By the time we lock thru and then motor a mile to nearby mooring buoys, it is dark.  Our pilot departs, telling us our next pilot will arrive near six in the morning.  We settle in for the night.  Tizz and Rima sleep in the cockpit until a storm approaches.  After closing the hatches i go on deck to size this storm up.  As the lightning gets closer a very strange sound comes full-throated from the jungle:  howler monkeys living up to their naming.  They apparently don’t like lightning.  Maybe they are howling to warn the next tribe of the approaching storm.  I am rooted where i stand even as the rain starts, listening to a sound i doubt i’ll ever witness in person again.  Grateful for the witnessing. 

I’m up early in the morning.  No need for crew to awake unless they want to.  We’ll simply be motoring for the next five or so hours.  I swim a lap around Akimbo.  The fresh water feels good.  Eat a little breakfast.  Our pilot arrives.  Rima takes a quick dip.  We untie from the mooring and are off.  Thru the day, several big ships go by northbound while we go south.  Lake Gatun is beautiful.  It would be fun if we could cruise a week and explore the lake, but that is not allowed.  There aren’t many ways to tour the lake.  There is a company with boats that drives tourists from a hotel in Gamboa (a small town on the lake).  Rather i would suggest contacting the Smithsonian Institute to see if you could reserve a stay at their island on the lake.  THAT might be worth pursuing. 

We slow down.  The big ship that will join us in these locks will be behind us rather than in front of us and is running late, it seems.  While we wait, Rima serves up a fabulous lunch.  Eventually we raft up with our catamaran friends and motor into the locks and tie up to wait.  The crew on the catamaran hails from many countries but they live in Costa Rica and are bound there.  The ship arrives and we are lowered to the level of small Miraflores lake.  There is a tourist center at the Miraflores lock, its top floor crowded with people.   My crew waves wildly from the foredeck, trying to solicit the same from the tourists.  The catamaran crew joins in and we are rewarded when much of the crowd waves back. 
So, we leave the Caribbean and arrive in the Pacific.  

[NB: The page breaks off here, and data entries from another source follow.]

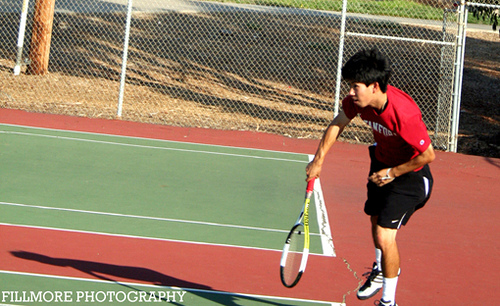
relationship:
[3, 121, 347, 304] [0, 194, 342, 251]
tennis court with white lines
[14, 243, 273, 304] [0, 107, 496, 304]
shadow on tennis court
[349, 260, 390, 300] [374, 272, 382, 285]
shoe with stripes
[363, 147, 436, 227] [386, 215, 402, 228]
shorts with logo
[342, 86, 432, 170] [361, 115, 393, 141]
t shirt with letters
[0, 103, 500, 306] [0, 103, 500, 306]
tennis court with tennis court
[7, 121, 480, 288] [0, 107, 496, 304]
red around tennis court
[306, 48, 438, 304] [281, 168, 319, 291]
he holding racquet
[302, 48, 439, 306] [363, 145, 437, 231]
he holding shorts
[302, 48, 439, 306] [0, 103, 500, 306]
he jumping off tennis court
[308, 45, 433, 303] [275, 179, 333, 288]
boy holding racquet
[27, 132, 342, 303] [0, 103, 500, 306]
white lines on tennis court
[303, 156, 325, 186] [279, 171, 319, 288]
hand holding racquet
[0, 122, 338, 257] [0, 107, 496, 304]
square patch on tennis court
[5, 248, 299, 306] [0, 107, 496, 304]
shadow on tennis court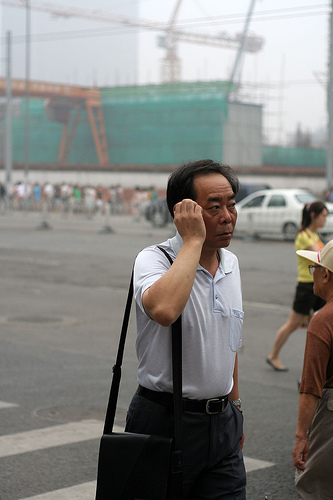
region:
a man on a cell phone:
[122, 156, 249, 323]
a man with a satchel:
[84, 151, 254, 498]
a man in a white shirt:
[79, 157, 254, 498]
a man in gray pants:
[87, 155, 264, 498]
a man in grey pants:
[89, 153, 257, 498]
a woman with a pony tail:
[264, 200, 331, 375]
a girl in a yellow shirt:
[262, 199, 330, 375]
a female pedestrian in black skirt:
[259, 200, 331, 373]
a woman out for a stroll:
[264, 200, 331, 371]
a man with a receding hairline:
[91, 156, 266, 498]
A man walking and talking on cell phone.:
[89, 155, 283, 491]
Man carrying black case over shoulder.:
[92, 244, 187, 496]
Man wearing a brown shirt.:
[293, 294, 330, 410]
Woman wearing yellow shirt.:
[284, 223, 328, 280]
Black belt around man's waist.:
[138, 378, 240, 417]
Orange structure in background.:
[2, 76, 129, 173]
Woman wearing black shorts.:
[290, 281, 327, 317]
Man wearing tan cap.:
[294, 240, 332, 276]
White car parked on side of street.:
[238, 184, 332, 240]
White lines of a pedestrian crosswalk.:
[4, 397, 97, 499]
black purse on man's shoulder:
[95, 249, 192, 497]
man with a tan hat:
[289, 237, 332, 484]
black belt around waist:
[127, 364, 255, 422]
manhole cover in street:
[5, 299, 80, 336]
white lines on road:
[1, 398, 285, 497]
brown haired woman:
[270, 197, 327, 381]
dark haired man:
[99, 152, 267, 492]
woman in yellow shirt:
[285, 199, 331, 364]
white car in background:
[229, 176, 331, 240]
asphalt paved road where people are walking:
[4, 225, 328, 402]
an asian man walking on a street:
[79, 141, 284, 493]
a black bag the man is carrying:
[84, 354, 185, 498]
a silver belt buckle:
[204, 395, 229, 417]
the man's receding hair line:
[170, 160, 236, 191]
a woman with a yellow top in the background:
[262, 199, 329, 379]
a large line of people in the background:
[13, 174, 154, 217]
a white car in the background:
[234, 189, 330, 238]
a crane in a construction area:
[36, 6, 293, 101]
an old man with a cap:
[283, 240, 331, 302]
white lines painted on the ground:
[4, 404, 99, 498]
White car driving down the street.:
[243, 182, 330, 239]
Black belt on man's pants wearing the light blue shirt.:
[140, 394, 236, 412]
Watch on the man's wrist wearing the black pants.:
[231, 395, 244, 412]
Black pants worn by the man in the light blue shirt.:
[139, 387, 246, 499]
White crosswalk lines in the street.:
[2, 399, 190, 498]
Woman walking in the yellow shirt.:
[290, 195, 327, 369]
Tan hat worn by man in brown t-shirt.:
[294, 242, 331, 268]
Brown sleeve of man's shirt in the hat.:
[298, 310, 331, 393]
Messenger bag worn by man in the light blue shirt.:
[95, 426, 188, 498]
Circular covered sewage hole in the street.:
[3, 309, 81, 333]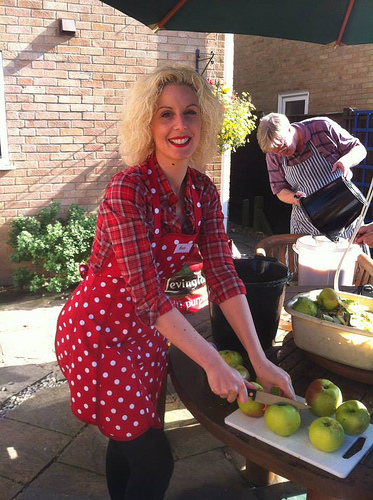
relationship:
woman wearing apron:
[56, 61, 296, 499] [55, 165, 202, 440]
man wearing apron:
[256, 112, 366, 235] [282, 139, 370, 234]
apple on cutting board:
[309, 416, 345, 453] [223, 393, 372, 479]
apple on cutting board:
[306, 377, 342, 417] [223, 393, 372, 479]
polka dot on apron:
[110, 358, 118, 367] [55, 165, 202, 440]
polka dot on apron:
[71, 336, 170, 439] [55, 165, 202, 440]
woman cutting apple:
[56, 61, 296, 499] [264, 403, 300, 436]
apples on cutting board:
[237, 378, 369, 451] [223, 393, 372, 479]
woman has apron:
[56, 61, 296, 499] [55, 165, 202, 440]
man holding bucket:
[256, 112, 366, 235] [299, 177, 367, 242]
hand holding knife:
[206, 363, 247, 403] [245, 387, 314, 411]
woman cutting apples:
[56, 61, 296, 499] [237, 378, 369, 451]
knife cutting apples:
[245, 387, 314, 411] [237, 378, 369, 451]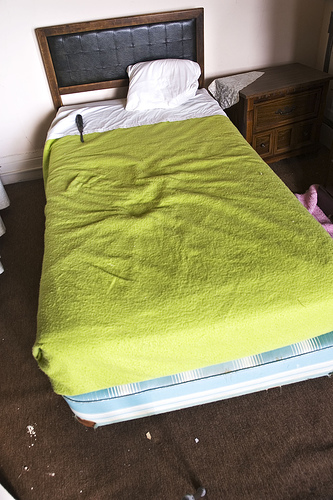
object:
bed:
[32, 98, 333, 430]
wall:
[2, 3, 325, 169]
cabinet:
[214, 61, 330, 163]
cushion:
[46, 16, 197, 89]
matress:
[60, 329, 333, 410]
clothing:
[293, 184, 333, 241]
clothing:
[207, 70, 267, 110]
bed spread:
[31, 87, 332, 395]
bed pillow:
[124, 58, 201, 113]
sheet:
[46, 85, 233, 137]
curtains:
[0, 173, 12, 275]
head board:
[33, 8, 207, 113]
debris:
[22, 419, 208, 494]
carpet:
[1, 147, 332, 497]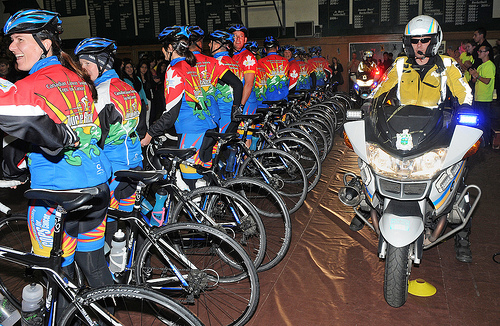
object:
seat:
[108, 168, 167, 187]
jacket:
[367, 53, 473, 109]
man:
[344, 14, 479, 266]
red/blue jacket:
[1, 58, 110, 192]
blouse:
[0, 55, 116, 192]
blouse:
[92, 68, 143, 164]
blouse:
[146, 57, 216, 137]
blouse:
[191, 48, 228, 128]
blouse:
[217, 53, 243, 80]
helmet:
[4, 8, 60, 34]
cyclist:
[0, 8, 104, 317]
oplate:
[408, 278, 437, 297]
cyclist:
[141, 24, 227, 188]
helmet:
[157, 25, 193, 41]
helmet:
[399, 14, 444, 58]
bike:
[338, 98, 486, 307]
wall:
[114, 0, 499, 90]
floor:
[269, 223, 381, 326]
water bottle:
[108, 228, 127, 274]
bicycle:
[0, 171, 259, 325]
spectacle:
[408, 36, 431, 45]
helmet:
[74, 35, 118, 56]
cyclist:
[72, 36, 149, 284]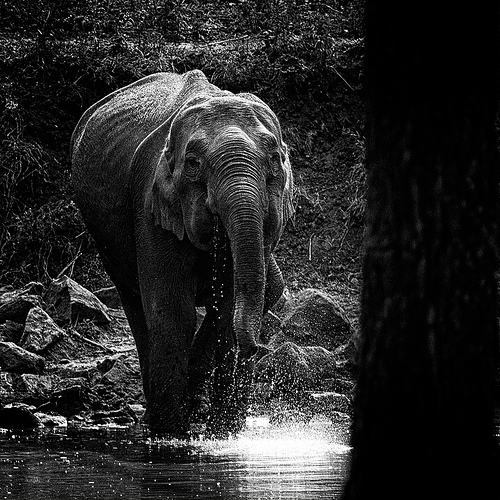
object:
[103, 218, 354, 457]
stream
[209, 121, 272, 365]
trunk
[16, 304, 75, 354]
rock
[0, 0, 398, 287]
trees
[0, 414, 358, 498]
river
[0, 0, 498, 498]
forest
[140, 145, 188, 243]
ear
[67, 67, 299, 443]
elephant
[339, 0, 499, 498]
tree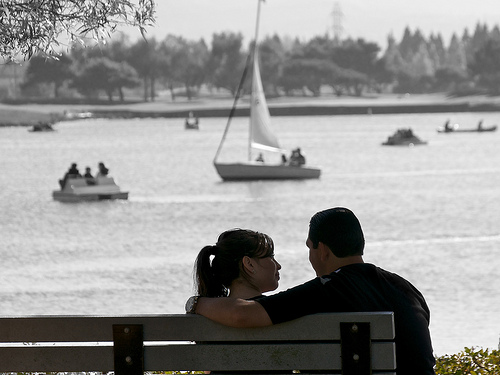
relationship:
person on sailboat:
[256, 151, 265, 163] [211, 1, 320, 182]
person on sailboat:
[280, 151, 288, 166] [211, 1, 320, 182]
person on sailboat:
[291, 149, 298, 166] [211, 1, 320, 182]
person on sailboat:
[298, 147, 308, 165] [211, 1, 320, 182]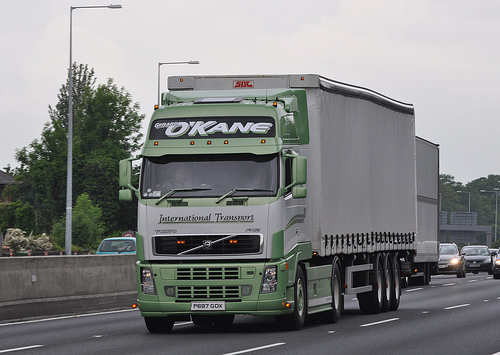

The pilot boat comes up and retrieves our advisor, Oswaldo.  We pick up a mooring at the Balboa Yacht Club.  We are invited aboard a neighboring boat for drinks, but first Don and Polly want to check in to the nearby hotel.  One of the BYC launches takes them ashore.  We will say our goodbyes at dinner tonight.  Rima and i swim over to our neighbor and get acquainted, while Tizz appreciates some time alone and does a great job cleaning and straightening Akimbo’s interior. 

Thank you Don and Polly, for your help.  I hope you are pleased with your Panama Canal experience.  And thank you Rima and Tizz for not only your crewing but for your embrace of Don and Polly.  Next up…in sequence…Rima and Tizz will inventory our food supply, Greg will arrive in the evening, they’ll all re-provision the next day while i buy paper charts for Hawaii and take care of any departure bureaucracy and last minute work on Akimbo.  Hopefully we will push off the next day after a good night’s sleep.

Hawaii bound, via Cocos Island.  The thing is…there’s a tropical storm (or it might be a hurricane by now) arriving in Hawaii as i write this entry.  Usually storms veer north before they get to Hawaii.  Let’s hope this weather pattern is getting this over with before we get there.  Our planned route will take us south of the storm tracks until we are beyond most of them and can safely head northwest to the islands.  So, look for my next entry here in about a month.  Good luck to us all.